[Directions for this task]
Give the number of lines in the records below that contain the word "coordinate", and nothing more.

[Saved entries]
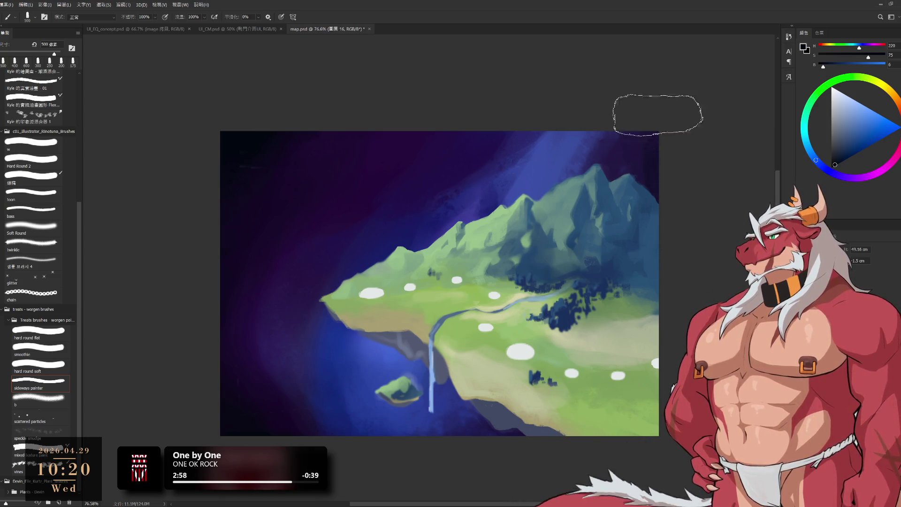
Blend mid blue, deep purple and lighter blue into the sky around the beam.
{"action": "left_click", "coordinate": [577, 153], "text": "alt"}
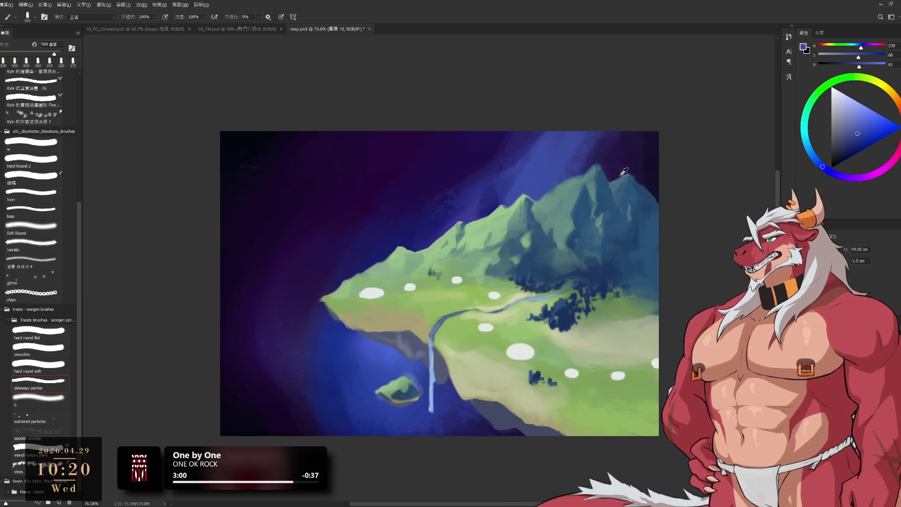
{"action": "left_click", "coordinate": [606, 141], "text": "alt"}
{"action": "key", "text": "bracketleft"}
{"action": "key", "text": "bracketleft"}
{"action": "key", "text": "bracketleft"}
{"action": "key", "text": "bracketleft"}
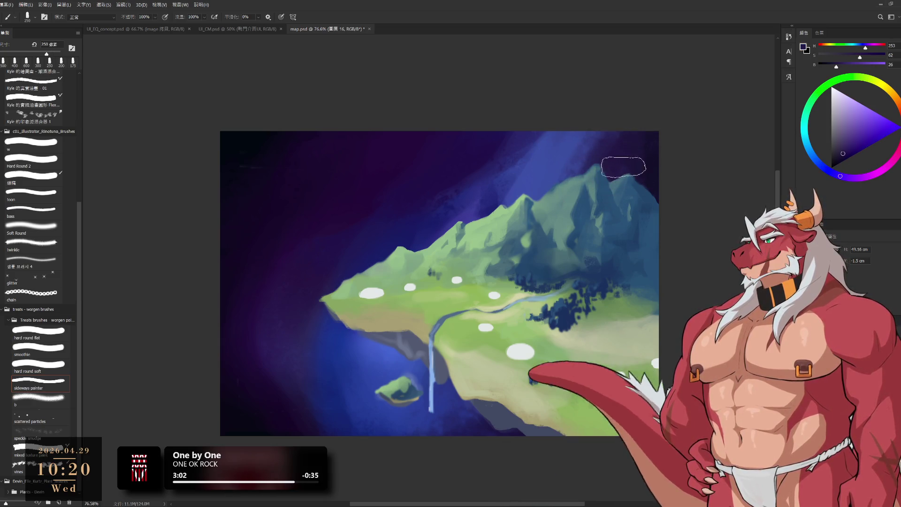
{"action": "key", "text": "bracketright"}
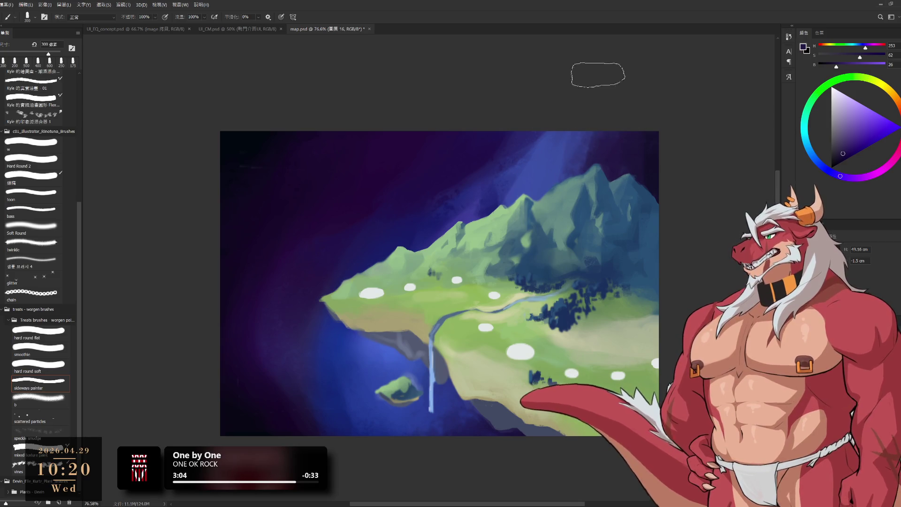
{"action": "left_click", "coordinate": [528, 177], "text": "alt"}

[Written response]
3